Some US Banks Are More Unstable Than Ever, Here’s How To Protect Your Money
One of the best ways to protect your money is to keep less that $250,000 in a single account to ensure it is fully protected by the FDIC.
On March 10, 2023, the Silicon Valley Bank, SVB, failed after an announcement they made triggered panic among customers, marking the second largest bank failure in the history of the United States and the largest since the 2008 financial crisis. US regulators are investigating the collapse of the prominent bank this month. What can you do to protect your money?
According to the U.S. Securities and Exchange Commission, senior management at Silicon Valley Bank sold millions of dollars’ worth of shares mere weeks before their crash. The bank bet that interest rates would remain low indefinitely, intaking deposits from the booming tech industry that had been partly stimulated by historically low rates. CoinDesk reports that despite warnings of potential insolvency, depositors, such as Roku, left large sums uninsured at SVB.
After placing the majority of their money into investments that did not go as SVB predicted due to the Fed’s rising interest rate, SVB announced it would sell $2.25 billion worth of shares in efforts to revamp its finances, according to CoinDesk. At this point, their investments could not be turned into cash fast enough, so this triggered panic for SVB customers. Customers, out of fear, began withdrawing their money out at a really quick rate resulting in SVB not being able to pay customers out in cash.
Generally, crypto has been viewed as a safe investment; however, amid current uncertainty, according to Coindesk, many are moving money into bitcoin as an act of protest, which can be a way to protect your money. CoinDesk described crypto as volatile which makes these assets less than ideal currencies if you want to preserve your wealth. However, they do offer “root ownership,” which means no one can make a run for your deposits.

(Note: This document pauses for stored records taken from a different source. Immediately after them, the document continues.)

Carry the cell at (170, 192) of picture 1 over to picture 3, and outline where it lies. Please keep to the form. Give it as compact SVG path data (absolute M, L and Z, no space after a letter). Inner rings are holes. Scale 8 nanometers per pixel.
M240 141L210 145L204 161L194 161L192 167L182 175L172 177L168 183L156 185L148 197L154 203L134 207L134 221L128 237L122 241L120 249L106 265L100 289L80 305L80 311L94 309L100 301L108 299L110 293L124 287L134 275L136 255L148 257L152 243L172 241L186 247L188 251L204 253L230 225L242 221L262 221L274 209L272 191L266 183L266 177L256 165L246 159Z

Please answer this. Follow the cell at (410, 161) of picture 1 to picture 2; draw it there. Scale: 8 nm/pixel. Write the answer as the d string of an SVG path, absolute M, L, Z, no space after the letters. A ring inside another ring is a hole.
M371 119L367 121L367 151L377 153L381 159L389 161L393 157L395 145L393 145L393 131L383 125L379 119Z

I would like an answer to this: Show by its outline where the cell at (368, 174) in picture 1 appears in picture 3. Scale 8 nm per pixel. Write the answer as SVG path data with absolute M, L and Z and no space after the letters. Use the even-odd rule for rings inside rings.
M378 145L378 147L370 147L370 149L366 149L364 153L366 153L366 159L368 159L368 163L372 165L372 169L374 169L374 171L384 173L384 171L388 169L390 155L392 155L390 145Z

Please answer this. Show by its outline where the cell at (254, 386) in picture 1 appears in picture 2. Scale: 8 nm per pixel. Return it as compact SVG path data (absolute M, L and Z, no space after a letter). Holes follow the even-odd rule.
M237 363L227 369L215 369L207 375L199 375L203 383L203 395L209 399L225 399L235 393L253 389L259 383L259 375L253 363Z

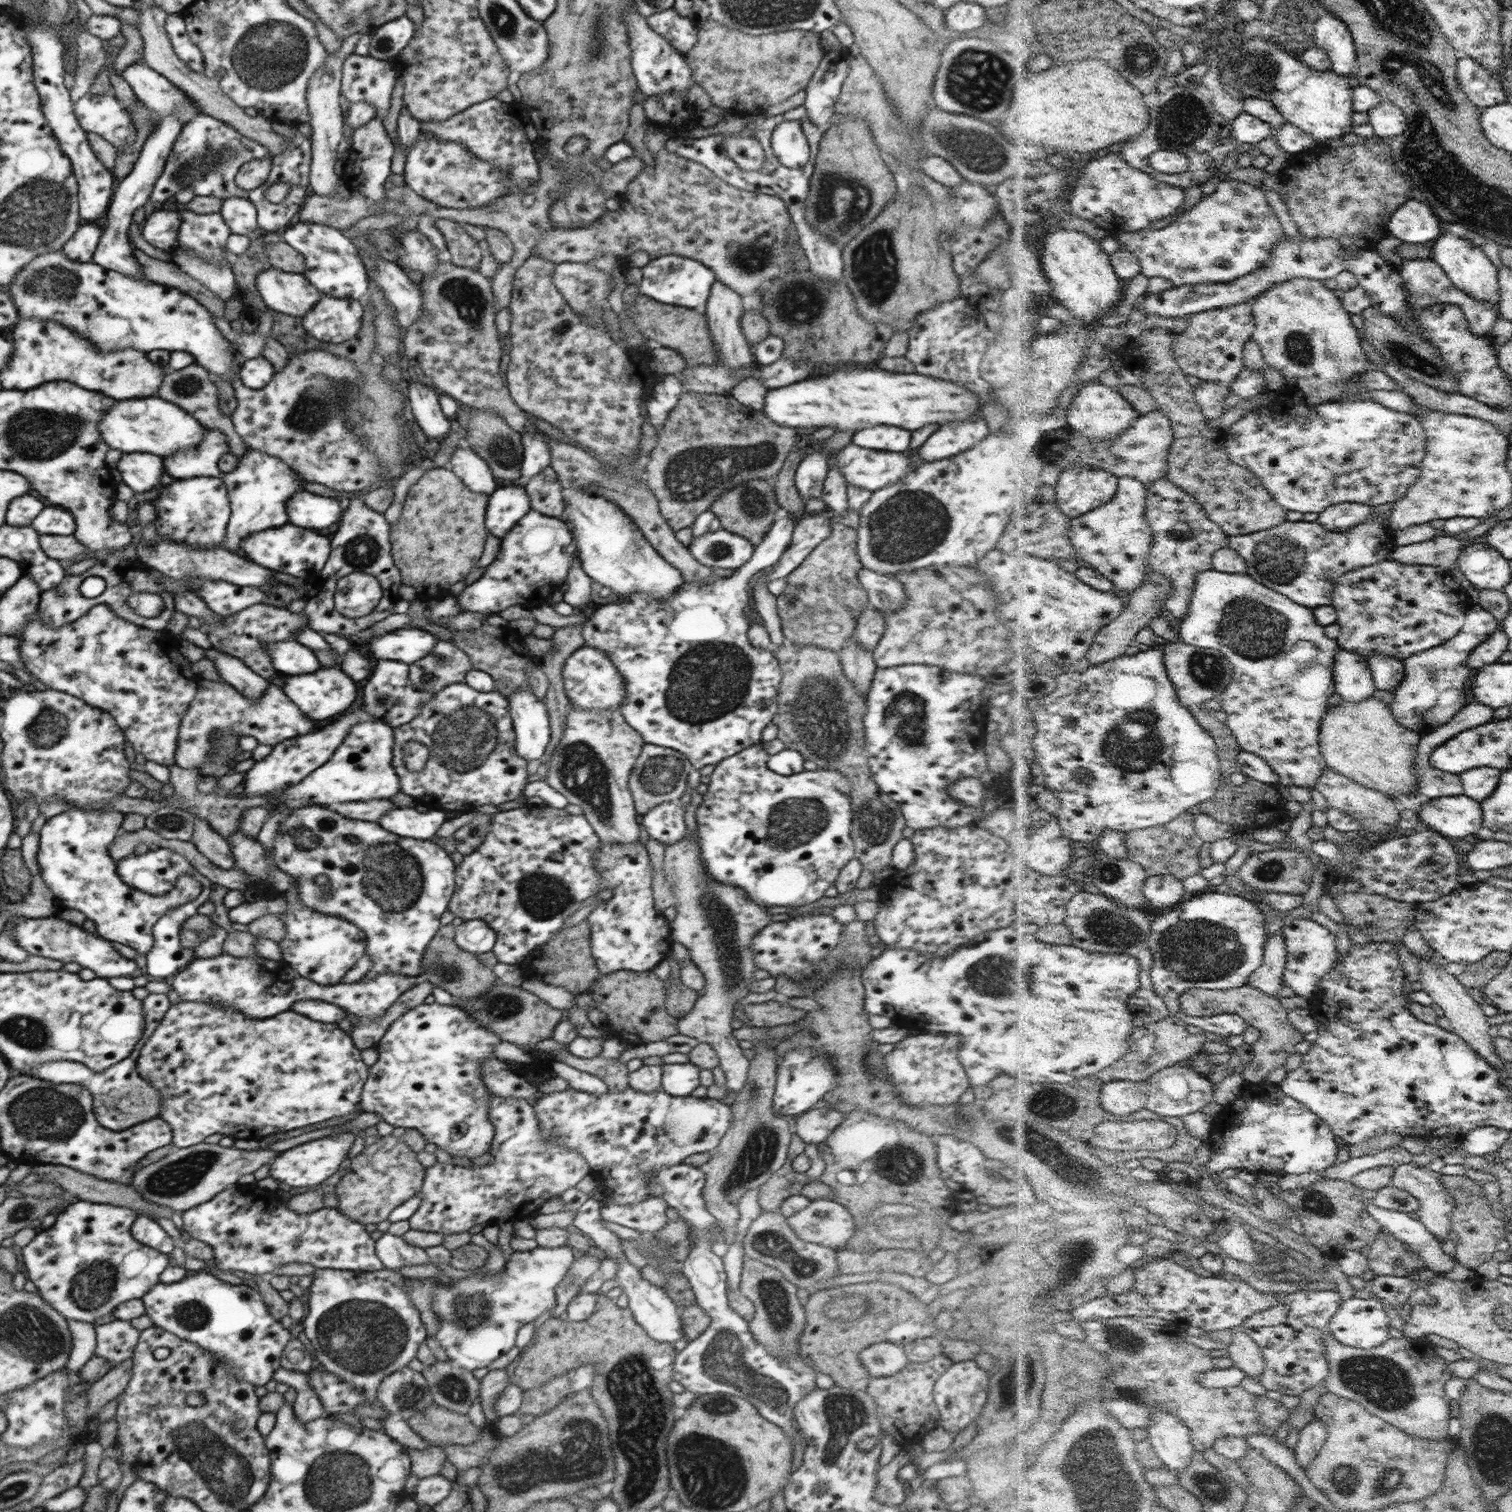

To protect your money using a bank, keep less than $250k in your account because FDIC insurance fully covers you. If you are married and have more than $250k in the bank, having separate accounts will offer coverage from the FDIC for each account, so $500k. This still works if you are at one bank, have an individual account and a joint account.
Bank collapses can be triggered by various factors and, in Silicon Valley Bank’s case, liquidity crises. Liquidity crises, such as a sudden withdrawal of deposits, termed “bank run,” or a freeze of interbank lending, can leave banks unable to meet their obligations. Silicon Valley Bank experienced this bank run, which Adam Hayes from Investopedia defines as copious customers of a bank withdrawing deposits, at the same time citing fears of the bank’s insolvency where the bank’s reserves are not sufficient enough to cover the withdrawals resulting in said bank defaulting.
To mitigate the potential consequences of this on the economy, currently, the U.S. Government is stepping in. In a joint statement released earlier this week by the Federal Reserve, the Department of Treasury, and the FDIC, states that the depositors will have access to all of their money “starting Monday, March 13”. Moreover, none of the consequences from the collapse of SVB “will be borne by the taxpayer”, signaling that the government intends to disallow the effects of such a massive bank defaulting on their obligations to affect everyday people.
Understanding the causes and consequences of bank collapses is essential for policymakers and the public because it can help prevent future crises. Silicon Valley Bank’s recent insolvency resulted in a massive wave of effects for depositors, although the U.S. Government is working on mitigating the impact. Ultimately, you should do what you need to protect your money.